We’re in the process of rolling out a new feature of for our BitTorrent and uTorrent clients: Altruistic Mode. This is a feature for users who want to make sure that they upload more than they download and are okay with the tradeoff that their download might never complete.
Because this feature has some subtle and confusing behaviors, in the interests of not confusing users we require it to be unlocked before it can be used. The user can enable this mode in the “Preferences”. The checkbox “Enable Altruistic Mode” will be in the “BitTorrent” section (uTorrent 3.4.9 and above, and BitTorrent 7.9.9 and above).
Once Altruistic Mode has been unlocked, you can turn it on from the download dialog:
Or at any time in the properties of the torrent:
The intended use of Altruistic Mode is to help out a swarm. This can help other peers download faster or ensure a peer has a good sharing ratio. This is especially helpful in conditions where there are already plenty of seeds, which often happens after a torrent has been available for a while.
Altruistic Mode guarantees that your upload to download ratio is never much less than 2 to 1. An important subtlety is that this cannot be guaranteed by uploading more. BitTorrent peers upload as much as they can under normal conditions. The only way to improve the ratio is by downloading less. Because of this Altruistic Mode downloads will often never complete.
What the effects of Altruistic Mode will be depend on how it would behave in the same swarm in Download Mode:
- If Download Mode would upload at a greater than 2:1 ratio then an Altruistic Mode peer will have very similar behavior.
- If Download Mode would upload at a ratio between 2:1 and 1:1 then Altruistic Mode will upload less and download a lot less than Download Mode would, resulting in a 2:1 upload to download ratio.
- If Download Mode would upload at a ratio of less than 1:1 then Altruistic Mode will do very little uploading or downloading.
If Altruistic Mode does complete the download (which can happen) it will usually have done about the same amount of uploading as Download Mode would have, assuming it would have kept seeding for as long as Altruistic Mode took to finish the download.
What Altruistic Mode approximately does is that as long as there are two peers which are interested it keeps downloading, because for each new piece it downloads it can upload to two peers, but if there is only one interested peer it stops downloading because the peer can only get at best the same amount of upload as download and possibly be a net drain in that case.

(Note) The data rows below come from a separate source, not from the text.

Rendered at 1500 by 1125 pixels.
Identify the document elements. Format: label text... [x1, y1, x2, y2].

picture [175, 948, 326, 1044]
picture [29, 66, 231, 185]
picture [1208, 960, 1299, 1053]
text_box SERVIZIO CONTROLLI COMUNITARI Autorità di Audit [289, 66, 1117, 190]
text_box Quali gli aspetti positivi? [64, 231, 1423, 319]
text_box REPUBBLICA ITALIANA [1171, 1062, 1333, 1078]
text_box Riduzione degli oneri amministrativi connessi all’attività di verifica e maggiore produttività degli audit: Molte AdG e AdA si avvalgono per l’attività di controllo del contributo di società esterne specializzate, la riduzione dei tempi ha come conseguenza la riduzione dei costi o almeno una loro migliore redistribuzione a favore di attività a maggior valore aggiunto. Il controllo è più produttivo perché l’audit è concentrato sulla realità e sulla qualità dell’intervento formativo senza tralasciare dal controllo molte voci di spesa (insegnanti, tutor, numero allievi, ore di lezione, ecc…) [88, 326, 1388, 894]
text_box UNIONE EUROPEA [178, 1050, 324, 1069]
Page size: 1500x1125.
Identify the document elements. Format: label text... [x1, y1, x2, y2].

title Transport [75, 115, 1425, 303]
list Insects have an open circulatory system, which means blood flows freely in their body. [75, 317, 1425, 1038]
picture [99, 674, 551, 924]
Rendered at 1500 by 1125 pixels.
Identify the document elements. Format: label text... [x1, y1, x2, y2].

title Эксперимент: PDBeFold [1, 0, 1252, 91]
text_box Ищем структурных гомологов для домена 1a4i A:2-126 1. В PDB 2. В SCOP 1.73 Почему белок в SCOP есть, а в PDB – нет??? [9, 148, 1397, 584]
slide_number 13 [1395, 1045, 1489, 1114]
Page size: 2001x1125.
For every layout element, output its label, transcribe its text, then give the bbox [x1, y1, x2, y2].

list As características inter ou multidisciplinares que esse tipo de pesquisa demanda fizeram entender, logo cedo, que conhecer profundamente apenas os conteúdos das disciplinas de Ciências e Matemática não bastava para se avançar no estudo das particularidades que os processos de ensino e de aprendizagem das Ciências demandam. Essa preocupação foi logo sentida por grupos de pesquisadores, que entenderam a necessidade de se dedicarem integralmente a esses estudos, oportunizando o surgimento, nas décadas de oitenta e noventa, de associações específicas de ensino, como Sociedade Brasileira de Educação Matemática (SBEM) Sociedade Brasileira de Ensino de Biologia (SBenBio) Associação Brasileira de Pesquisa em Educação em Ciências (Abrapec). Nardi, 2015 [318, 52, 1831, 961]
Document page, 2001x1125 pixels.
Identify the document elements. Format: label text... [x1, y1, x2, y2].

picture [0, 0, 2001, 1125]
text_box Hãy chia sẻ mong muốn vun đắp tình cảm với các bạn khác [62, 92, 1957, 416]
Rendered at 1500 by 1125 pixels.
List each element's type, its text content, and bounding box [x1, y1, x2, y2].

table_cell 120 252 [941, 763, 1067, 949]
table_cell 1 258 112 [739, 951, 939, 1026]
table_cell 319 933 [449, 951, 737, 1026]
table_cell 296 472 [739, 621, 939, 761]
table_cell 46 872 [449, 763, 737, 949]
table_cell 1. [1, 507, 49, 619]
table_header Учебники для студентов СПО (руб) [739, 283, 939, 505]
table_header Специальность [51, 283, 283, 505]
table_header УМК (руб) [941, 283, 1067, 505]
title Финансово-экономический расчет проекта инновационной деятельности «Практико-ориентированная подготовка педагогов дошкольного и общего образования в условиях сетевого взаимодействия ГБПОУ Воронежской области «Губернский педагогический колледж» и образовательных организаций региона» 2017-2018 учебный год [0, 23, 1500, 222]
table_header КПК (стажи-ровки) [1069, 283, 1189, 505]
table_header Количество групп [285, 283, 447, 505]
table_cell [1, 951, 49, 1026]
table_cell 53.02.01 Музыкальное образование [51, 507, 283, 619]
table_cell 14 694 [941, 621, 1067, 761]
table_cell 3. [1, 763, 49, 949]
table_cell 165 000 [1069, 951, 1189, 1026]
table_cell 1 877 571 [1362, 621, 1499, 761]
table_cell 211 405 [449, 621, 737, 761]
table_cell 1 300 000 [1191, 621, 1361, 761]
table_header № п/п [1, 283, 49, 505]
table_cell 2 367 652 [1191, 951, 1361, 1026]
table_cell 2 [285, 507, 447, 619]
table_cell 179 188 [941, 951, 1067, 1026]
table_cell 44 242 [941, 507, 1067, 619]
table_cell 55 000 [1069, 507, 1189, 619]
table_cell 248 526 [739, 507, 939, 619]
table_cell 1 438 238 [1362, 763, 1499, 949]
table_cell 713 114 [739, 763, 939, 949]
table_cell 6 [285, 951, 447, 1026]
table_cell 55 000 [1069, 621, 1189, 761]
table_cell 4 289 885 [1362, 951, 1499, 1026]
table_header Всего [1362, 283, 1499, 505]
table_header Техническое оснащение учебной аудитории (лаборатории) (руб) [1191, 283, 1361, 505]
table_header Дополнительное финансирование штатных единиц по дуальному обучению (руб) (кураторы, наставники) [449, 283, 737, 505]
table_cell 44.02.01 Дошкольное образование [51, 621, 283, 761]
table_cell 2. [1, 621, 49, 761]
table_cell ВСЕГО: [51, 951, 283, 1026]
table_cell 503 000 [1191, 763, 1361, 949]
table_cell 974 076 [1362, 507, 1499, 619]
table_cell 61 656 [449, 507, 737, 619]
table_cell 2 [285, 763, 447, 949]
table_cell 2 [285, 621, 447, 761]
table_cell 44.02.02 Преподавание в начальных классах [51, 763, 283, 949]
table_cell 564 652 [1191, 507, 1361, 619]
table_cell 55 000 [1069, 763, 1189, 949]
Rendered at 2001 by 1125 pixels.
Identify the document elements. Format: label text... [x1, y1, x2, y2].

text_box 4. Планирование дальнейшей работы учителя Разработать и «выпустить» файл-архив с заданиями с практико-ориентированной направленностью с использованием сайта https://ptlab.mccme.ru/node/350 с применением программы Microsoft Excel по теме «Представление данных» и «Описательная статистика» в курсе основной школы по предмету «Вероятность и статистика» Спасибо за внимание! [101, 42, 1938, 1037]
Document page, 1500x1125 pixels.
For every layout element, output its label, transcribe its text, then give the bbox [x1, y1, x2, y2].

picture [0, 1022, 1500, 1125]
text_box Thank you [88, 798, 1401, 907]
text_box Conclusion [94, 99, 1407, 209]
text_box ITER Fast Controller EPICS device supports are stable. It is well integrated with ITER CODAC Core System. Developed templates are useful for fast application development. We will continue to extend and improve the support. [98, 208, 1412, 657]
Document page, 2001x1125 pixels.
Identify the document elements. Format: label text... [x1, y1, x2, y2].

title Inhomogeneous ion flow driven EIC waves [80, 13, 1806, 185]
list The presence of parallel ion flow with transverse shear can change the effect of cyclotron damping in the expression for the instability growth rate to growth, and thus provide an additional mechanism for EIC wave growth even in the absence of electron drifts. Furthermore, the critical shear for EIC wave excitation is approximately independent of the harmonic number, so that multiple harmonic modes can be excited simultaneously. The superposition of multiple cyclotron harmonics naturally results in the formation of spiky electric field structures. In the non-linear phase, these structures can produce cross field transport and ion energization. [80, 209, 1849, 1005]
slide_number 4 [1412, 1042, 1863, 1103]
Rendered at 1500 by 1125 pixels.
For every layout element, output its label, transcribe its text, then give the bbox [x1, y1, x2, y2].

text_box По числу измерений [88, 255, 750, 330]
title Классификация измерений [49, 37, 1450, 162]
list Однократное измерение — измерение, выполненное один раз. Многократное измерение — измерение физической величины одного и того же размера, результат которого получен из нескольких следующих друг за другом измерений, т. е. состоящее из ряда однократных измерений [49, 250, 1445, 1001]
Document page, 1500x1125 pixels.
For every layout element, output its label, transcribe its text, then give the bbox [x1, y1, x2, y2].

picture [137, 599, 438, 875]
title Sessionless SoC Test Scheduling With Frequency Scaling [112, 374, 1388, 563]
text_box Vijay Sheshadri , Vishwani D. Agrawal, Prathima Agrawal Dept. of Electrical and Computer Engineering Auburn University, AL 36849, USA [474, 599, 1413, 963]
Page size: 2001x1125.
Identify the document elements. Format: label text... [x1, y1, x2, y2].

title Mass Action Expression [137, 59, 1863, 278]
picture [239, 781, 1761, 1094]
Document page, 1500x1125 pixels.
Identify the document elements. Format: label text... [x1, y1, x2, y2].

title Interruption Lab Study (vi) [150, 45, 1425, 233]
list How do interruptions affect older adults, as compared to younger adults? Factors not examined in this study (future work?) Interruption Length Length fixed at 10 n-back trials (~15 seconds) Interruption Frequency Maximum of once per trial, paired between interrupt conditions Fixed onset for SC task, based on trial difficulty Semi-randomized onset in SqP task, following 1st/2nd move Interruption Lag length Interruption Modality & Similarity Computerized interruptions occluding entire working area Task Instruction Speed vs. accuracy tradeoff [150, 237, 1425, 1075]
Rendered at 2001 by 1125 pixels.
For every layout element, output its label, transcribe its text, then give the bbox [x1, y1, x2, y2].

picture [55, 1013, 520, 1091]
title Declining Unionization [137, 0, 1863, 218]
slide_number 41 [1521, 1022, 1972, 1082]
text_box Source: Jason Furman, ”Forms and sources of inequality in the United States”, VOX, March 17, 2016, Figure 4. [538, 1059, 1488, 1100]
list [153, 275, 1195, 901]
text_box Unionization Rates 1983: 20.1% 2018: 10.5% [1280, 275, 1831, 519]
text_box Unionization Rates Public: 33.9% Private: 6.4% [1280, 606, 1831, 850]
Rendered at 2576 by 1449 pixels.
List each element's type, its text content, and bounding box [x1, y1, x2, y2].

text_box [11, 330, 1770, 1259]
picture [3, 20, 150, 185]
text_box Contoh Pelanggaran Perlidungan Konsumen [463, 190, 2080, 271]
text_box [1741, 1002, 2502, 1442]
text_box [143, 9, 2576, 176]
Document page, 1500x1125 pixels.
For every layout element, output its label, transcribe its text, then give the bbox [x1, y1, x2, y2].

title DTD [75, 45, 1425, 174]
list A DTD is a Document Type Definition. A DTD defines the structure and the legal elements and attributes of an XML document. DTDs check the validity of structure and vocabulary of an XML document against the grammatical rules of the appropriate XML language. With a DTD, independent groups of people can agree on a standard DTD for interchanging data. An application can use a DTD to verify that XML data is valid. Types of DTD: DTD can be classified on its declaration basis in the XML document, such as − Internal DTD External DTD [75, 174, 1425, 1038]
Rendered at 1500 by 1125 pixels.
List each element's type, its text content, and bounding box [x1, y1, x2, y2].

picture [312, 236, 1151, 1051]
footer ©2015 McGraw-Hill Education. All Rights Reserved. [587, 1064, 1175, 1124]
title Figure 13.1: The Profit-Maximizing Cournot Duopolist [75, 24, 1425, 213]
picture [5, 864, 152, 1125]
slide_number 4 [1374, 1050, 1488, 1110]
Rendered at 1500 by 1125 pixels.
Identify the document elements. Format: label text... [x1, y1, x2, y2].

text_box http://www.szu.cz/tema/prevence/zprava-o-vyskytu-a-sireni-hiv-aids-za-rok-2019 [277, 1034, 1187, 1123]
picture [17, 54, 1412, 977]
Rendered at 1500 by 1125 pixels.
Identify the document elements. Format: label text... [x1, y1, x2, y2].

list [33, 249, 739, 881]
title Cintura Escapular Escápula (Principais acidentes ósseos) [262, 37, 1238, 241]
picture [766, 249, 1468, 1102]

We selected a 2:1 ratio because it’s impossible to have a number of interested peers between 1 and 2, and 1 is too small, so that left 2 as a logical choice. Shooting for a higher ratio would result in very little uploading even in some conditions where it makes sense to do so, which was extremely confusing to users in testing and is a waste of resources. Going for a higher number could also cause swarms to no longer have a complete copy of the file if too many peers are in Altruistic Mode, which would harm not just the one peer in Altruistic Mode but other peers as well. Because of this, we feel that a 2:1 ratio is a sweet spot and aren’t offering any user configuration options for it. You may get ratios of greater than 2:1 in Altruistic Mode, but in those cases you could have used regular Download Mode and gotten the same results.
The precise definition of Altruistic Mode is that it initially downloads two pieces and after that every time it uploads two pieces worth of data it downloads one more. This is a simple and reliable strategy for making sure that you never get much worse than a 2:1 ratio. It results in all the behaviors described above, which do have some technical caveats which weren’t explained previously but the essential message is right in every case.
For now Altruistic Mode is a bit of an experiment. We are hoping that it’s sufficiently understandable and useful that users embrace it and that we don’t get too many complaints about downloads never finishing or that the upload ratio remains unchanged, which as explained above are completely expected behaviors under some conditions. If this goes well we may roll out another feature in the future where a peer starts out in Altruistic Mode and later switches to regular Download Mode, which would not change the upload ratio significantly but would help other peers download faster at the beginning, so peers who want to get a complete file eventually but aren’t in a rush can allow other peers who care about getting it sooner to finish first.